I recently attended the SAP Influencer Summit in Boston. At this annual event, 275 thought leaders gather to hear about SAP's strategy and vision around BI and more. The tricky thing about events like this is that some attendees want broad, high-level insight, and others, like me (and readers like you) want much more detail.

On the high-level side, on demand, in-memory, and mobile are three key elements of SAP's strategy. In-memory is certainly important to SAP and to the BI industry, as I wrote in this article. Explorer again took center stage in a number of demos, along with a cool one with the iPhone (see this blog and new product review for more on Explorer). However, I was disappointed by the emphasis for in-memory analytics' ability to lower the cost of ownership. From the BI perspective, the real value of in-memory is in the ability to do the harder analytics without a query timing out or taking hours to complete.
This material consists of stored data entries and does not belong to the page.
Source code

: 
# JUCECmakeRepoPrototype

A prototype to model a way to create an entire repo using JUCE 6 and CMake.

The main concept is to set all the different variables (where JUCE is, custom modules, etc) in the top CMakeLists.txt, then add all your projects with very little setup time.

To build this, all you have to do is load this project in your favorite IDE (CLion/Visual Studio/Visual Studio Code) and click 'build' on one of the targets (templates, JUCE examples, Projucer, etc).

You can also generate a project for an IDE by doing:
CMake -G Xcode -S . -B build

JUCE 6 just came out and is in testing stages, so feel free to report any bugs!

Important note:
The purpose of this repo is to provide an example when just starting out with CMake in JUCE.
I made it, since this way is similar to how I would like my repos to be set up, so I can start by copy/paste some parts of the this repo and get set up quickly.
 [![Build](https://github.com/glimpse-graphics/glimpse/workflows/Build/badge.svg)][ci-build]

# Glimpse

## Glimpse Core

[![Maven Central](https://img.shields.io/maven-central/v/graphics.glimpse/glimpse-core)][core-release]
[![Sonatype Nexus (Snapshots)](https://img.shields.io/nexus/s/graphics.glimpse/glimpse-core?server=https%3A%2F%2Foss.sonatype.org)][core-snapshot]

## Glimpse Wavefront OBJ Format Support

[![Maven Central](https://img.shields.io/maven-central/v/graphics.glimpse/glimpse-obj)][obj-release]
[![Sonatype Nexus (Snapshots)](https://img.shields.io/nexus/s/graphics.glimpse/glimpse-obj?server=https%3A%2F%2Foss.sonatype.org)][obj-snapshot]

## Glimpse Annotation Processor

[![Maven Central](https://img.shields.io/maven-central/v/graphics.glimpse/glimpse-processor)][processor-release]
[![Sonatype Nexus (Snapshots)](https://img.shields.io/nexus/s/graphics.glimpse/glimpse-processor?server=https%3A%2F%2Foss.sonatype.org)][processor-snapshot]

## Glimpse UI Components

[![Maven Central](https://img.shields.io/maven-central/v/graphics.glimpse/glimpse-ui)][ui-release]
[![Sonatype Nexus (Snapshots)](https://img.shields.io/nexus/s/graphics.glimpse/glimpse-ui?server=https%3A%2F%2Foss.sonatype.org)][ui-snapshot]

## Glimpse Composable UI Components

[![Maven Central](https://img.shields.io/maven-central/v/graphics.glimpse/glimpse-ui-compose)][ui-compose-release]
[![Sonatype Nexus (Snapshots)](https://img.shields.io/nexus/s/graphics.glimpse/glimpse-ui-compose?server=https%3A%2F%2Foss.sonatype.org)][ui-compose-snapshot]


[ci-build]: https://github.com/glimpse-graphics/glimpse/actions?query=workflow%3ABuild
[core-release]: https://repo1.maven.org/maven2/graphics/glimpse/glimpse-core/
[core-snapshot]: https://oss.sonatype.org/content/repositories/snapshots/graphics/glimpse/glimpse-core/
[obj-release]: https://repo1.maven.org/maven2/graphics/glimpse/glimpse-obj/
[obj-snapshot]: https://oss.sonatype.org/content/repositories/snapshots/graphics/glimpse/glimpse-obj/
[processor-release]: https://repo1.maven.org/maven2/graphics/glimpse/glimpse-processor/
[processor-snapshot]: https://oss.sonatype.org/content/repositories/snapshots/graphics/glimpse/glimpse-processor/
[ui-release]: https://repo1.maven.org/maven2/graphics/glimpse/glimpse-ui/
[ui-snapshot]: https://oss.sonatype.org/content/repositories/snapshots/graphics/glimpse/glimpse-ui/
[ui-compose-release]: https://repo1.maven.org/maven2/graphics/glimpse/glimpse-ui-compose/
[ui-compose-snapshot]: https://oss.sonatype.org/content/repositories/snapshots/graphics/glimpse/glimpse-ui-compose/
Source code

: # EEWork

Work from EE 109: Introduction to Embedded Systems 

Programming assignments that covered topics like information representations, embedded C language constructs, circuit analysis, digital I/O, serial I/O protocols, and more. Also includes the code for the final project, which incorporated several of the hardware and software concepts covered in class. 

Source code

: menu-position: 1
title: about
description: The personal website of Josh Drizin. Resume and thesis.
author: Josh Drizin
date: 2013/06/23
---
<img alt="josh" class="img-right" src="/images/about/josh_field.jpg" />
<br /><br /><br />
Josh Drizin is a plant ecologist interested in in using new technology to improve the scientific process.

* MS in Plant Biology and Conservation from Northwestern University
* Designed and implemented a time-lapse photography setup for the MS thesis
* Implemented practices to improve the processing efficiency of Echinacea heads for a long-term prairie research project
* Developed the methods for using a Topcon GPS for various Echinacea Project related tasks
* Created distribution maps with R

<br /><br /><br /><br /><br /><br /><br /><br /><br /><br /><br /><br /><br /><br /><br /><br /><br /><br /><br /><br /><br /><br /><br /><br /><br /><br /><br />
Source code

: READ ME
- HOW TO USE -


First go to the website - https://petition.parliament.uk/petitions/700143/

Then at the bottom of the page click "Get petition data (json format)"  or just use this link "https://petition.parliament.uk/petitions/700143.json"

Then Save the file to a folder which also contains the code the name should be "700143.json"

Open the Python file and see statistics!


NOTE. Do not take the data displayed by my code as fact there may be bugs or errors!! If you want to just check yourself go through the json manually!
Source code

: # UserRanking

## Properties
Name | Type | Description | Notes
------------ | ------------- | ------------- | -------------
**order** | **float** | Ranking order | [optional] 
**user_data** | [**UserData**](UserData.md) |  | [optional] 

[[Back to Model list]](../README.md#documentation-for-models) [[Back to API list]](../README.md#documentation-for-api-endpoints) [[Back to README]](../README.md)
On that point, the term "analytics" was used interchangeably with BI, begging author Tom Davenport to ask John Schwarz (former Business Objects CEO and now member of the SAP Executive Board) to clarify SAP's strategy, "are we really talking BI here or analytics?" Schwarz' answer was not confidence inspiring. He didn't communicate that SAP BusinessObjects had any strategy on predictive analytics beyond the current Predictive Workbench (based on SPSS), which is good for the data mining experts but doesn't go far enough in bringing predictive analytics to more decision makers. In an offline discussion about this issue, the company did communicate a strategy but they are not talking publicly about it yet.

For those small- to midsize-business (SMB) customers who hesitate to buy BI from mega SAP versus independent Business Objects, the comments again gave a mixed message. SAP declared that the SMB market accounts for about 1/3 of SAP's business and is one of the fastest growing segments. But when Schwarz talked about subscription-based licensing, he touted a flexible licensing agreement that is available to the top 350 customers around the world. So the biggest customers who have the largest IT budgets get flexible licensing, but the SMBs who are facing tighter credit markets don't.

At this point, I've had a week to digest the remarks, and I still can't say if some of the comments are a result of trying to brief too diverse an audience or if it indeed SAP BusinessObjects has a less coherent BI strategy than in the past.

On the detail side, SAP Business Objects did share some of their most noteworthy improvements due in future releases. Multi-source universe (SAP BusinessObject's meta data layer) is one of the most compelling in the core BI platform, making it easier to get to data in multiple data sources. There also is a plan to allow multiple levels of modeling of the Universe such that power users in the business can model one portion, while IT can model the physical layer. Such capabilities, if done properly, can allow for collaborative development, but also for a more agile, business-focused BI environment.

As this will be my last blog post for the year, I wish everyone happy holidays, safe travel, and lots of chocolate chip cookies (or mince pies for the English readers)! Santa gets both, as well as milk and sherry, at our house.